The Kiel Employment Agreement commenced as of January 20, 2017 and continues through December 31, 2018, unless earlier terminated
pursuant to its terms. From and after December 31, 2018, the Kiel Employment Agreement will automatically renew for successive
one-year periods, unless the Company elects not to extend the term upon 90 days’ advance notice to Mr. Kiel.
During
the term of the employment arrangement, Mr. Kiel will continue to serve as the Company’s Chief Executive Officer, President
and Chief Financial Officer. Mr. Kiel will be entitled to a base salary at the annualized rate of $100,000 ($8,333.33 monthly)
and will be eligible to receive an annual performance bonus upon meeting certain requirements described below and to participate
in employee benefit plans as the Company may maintain from time to time.
Pursuant
to the Kiel Employment Agreement, Mr. Kiel will be eligible to receive an annual performance bonus, in cash, based on the percentage
growth in the Company’s book value per share during each calendar year, subject to a 5% hurdle. The amount of the annual
bonus will equal a ten times multiple (10X) of the product of (i) Mr. Kiel’s annualized base salary, times (ii) the percentage
increase—in excess of 5%—in the Company’s book value per share at December 31 of the applicable calendar year
over the Company’s book value per share at December 31 of the immediately preceding year. Mr. Kiel must be employed by the
Company as of December 31 of a given calendar year in order to earn and be eligible to receive any annual bonus in respect of
such year. If Mr. Kiel’s employment with the Company terminates as a result of a termination for cause by the Company or
Mr. Kiel’s resignation, then Mr.
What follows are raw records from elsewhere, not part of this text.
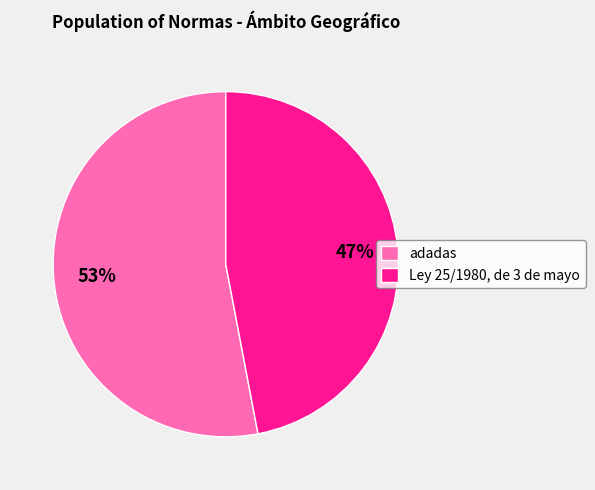

To the nearest percent, what portion does Ley 25/1980, de 3 de mayo represent?

47%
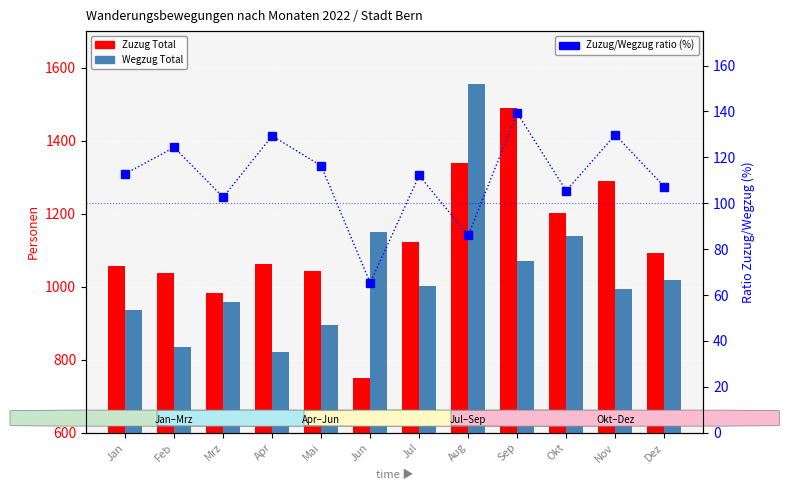

What is the difference between the maximum and minimum values in the Wegzug Total series?

735.0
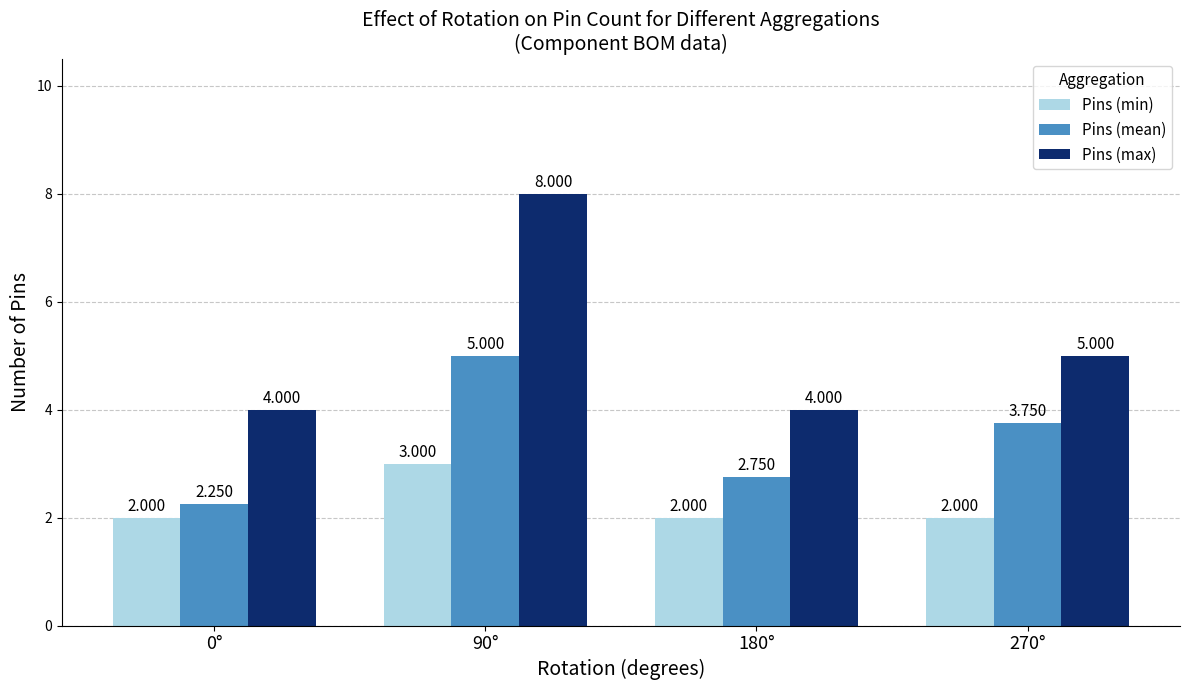

Which series has the largest range (max minus min)?

Pins (max)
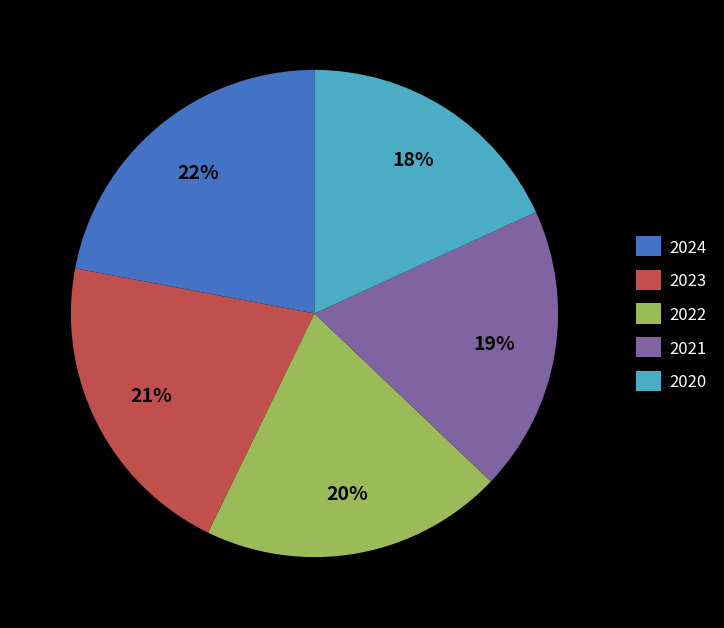

Is it true that 2023 is 21% of the pie?

True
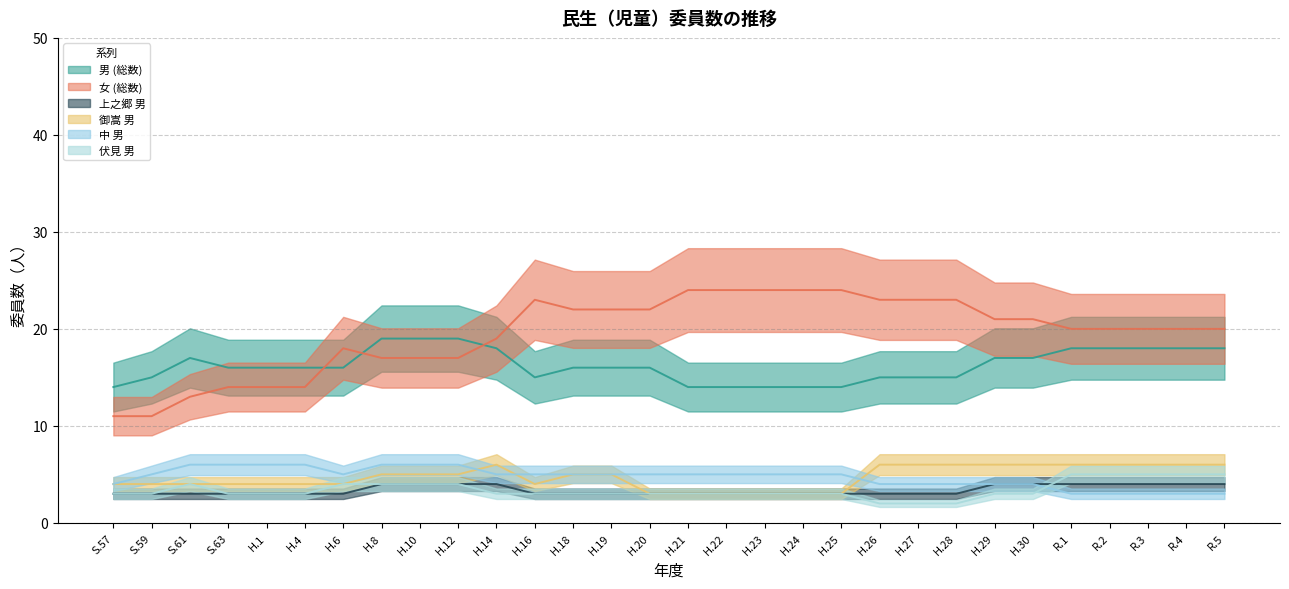

True or false: 御嵩 男 and 男 (総数) intersect in this chart.

False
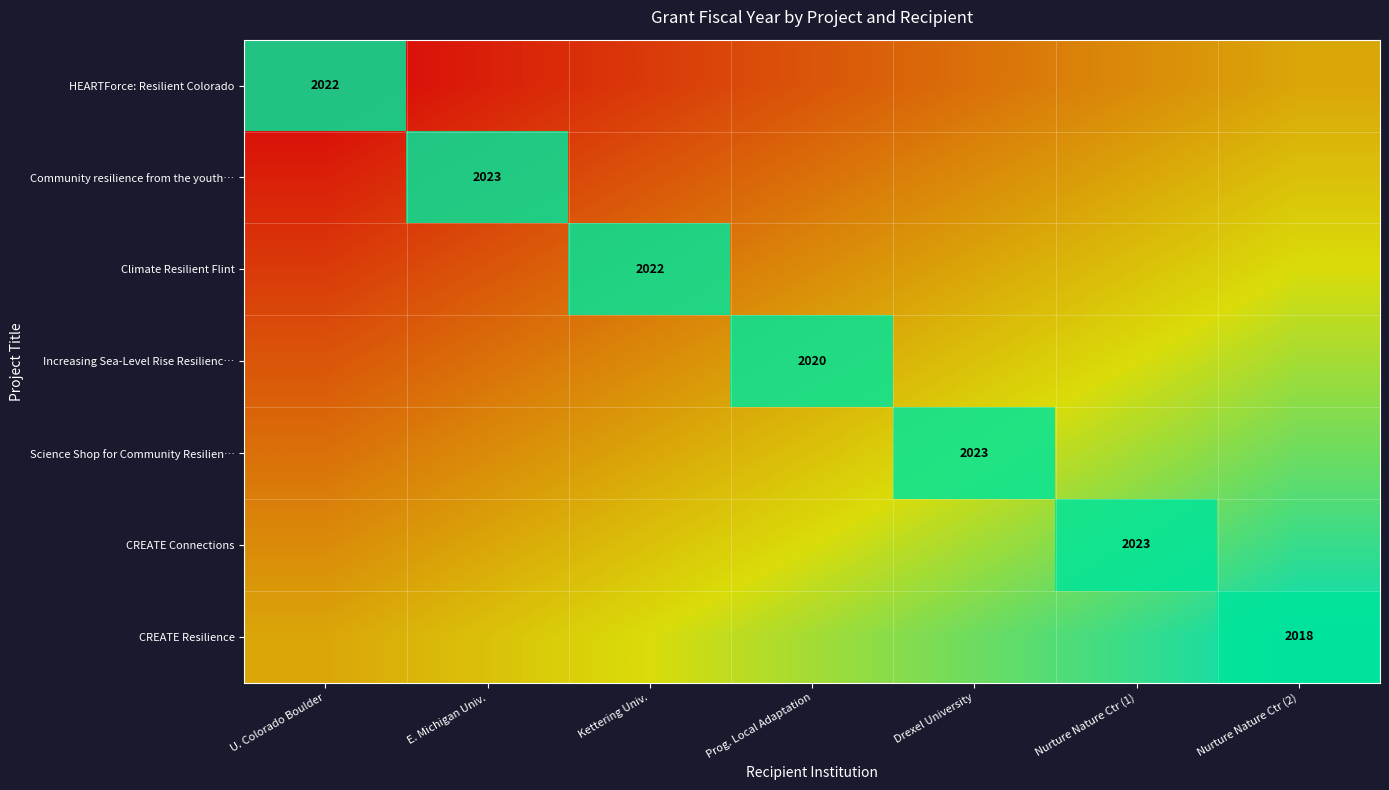

Is the value of CREATE Resilience at Nurture Nature Ctr (2) greater than the value of Climate Resilient Flint at Nurture Nature Ctr (1)?

Yes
Kiel will forfeit any earned but unpaid annual bonus.
Pursuant
to the Kiel Employment Agreement, the Company may terminate Mr. Kiel’s employment for “cause” upon the Company’s
determination that Mr. Kiel has committed certain acts enumerated in the Kiel Employment Agreement. The Company otherwise may
terminate Mr. Kiel’s employment, and Mr. Kiel may resign and terminate his employment, at any time for any reason or for
no reason upon five (5) business days’ prior written notice.
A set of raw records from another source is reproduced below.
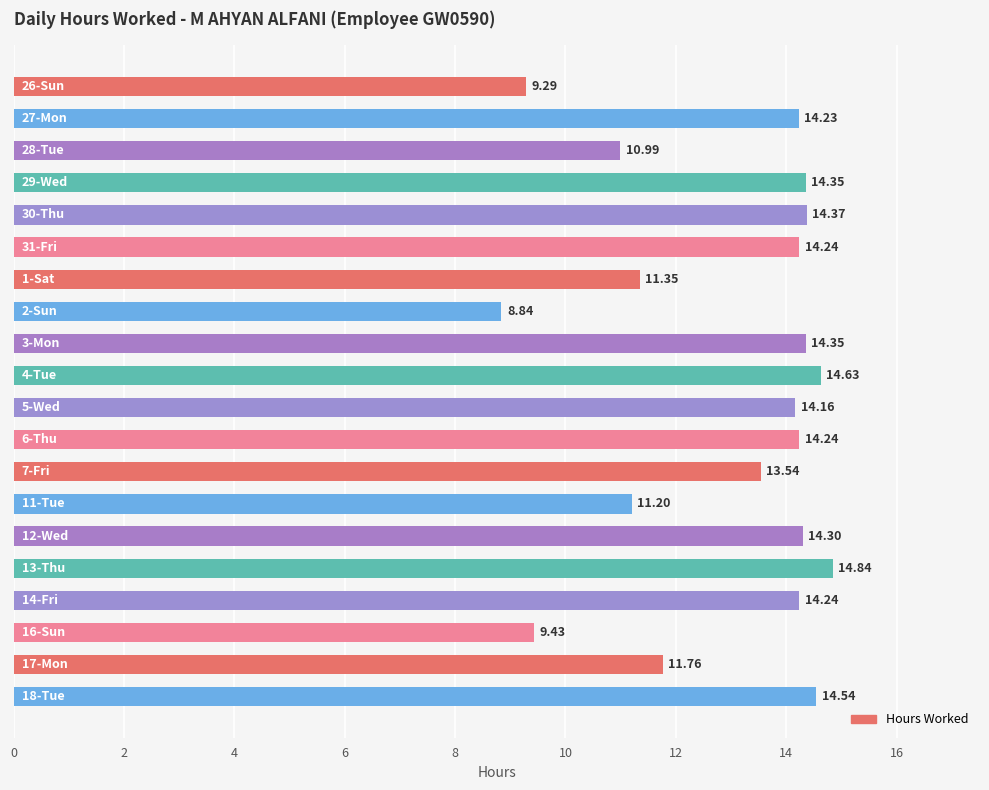

What is the difference between the maximum and minimum values?

6.0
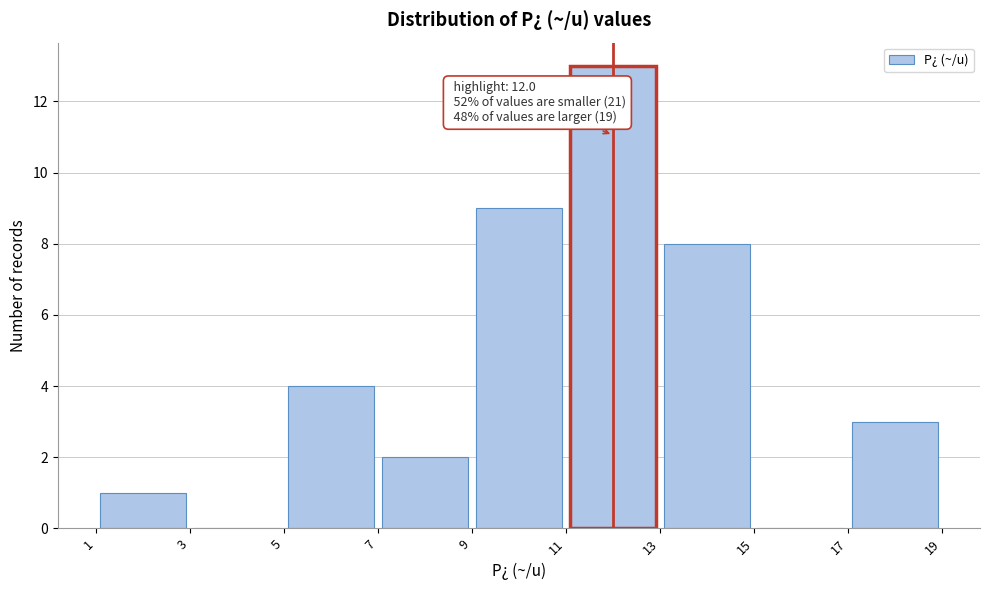

Which range on the x-axis has the tallest bar?

11 to 13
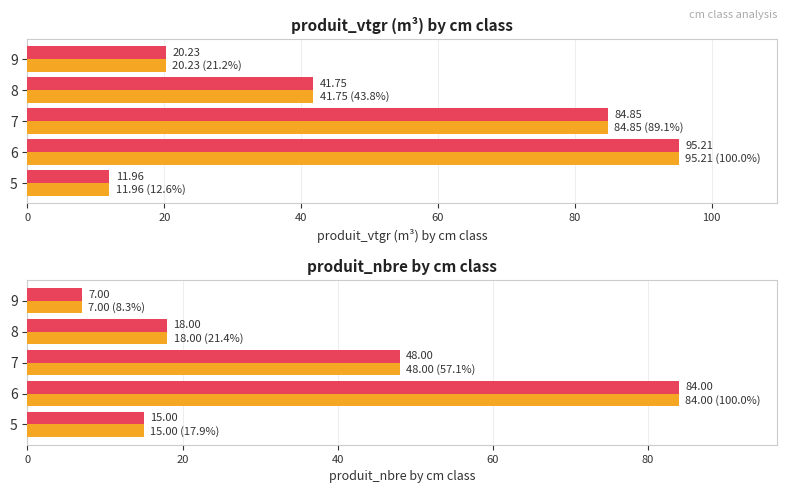

How many values in the Sum values series exceed 18?

2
In the event that Mr. Kiel’s employment with
the Company terminates as a result of his death or disability, Mr. Kiel will be entitled to payment of his salary through the
date of termination and for a period of two (2) months
thereafter, any previously earned but unpaid annual bonus, any
amounts accrued or payable under any employee benefit plans and any unreimbursed business expenses. In the event that Mr.
Kiel’s employment terminates as a result of a termination for cause by the Company or Mr. Kiel’s resignation, Mr.
Kiel will be entitled to payment of his salary through the date of termination and any unreimbursed business expenses. In the
event that Mr. Kiel’s employment terminates as a result of a termination by the Company without cause, Mr. Kiel will be
entitled to payment of his salary through the date of termination, any previously earned but unpaid annual bonus, any amounts
accrued or payable under any employee benefit plans and any unreimbursed business expenses.
The
description of the Kiel Employment Agreement above is a summary of certain of its material terms, does not purport to be complete,
and is qualified in its entirety by reference, including for other terms and conditions of Mr. Kiel’s arrangement, to the
Kiel Employment Agreement, a copy of which is attached hereto as
Exhibit 10.1
and incorporated into this Item 5.02 by reference.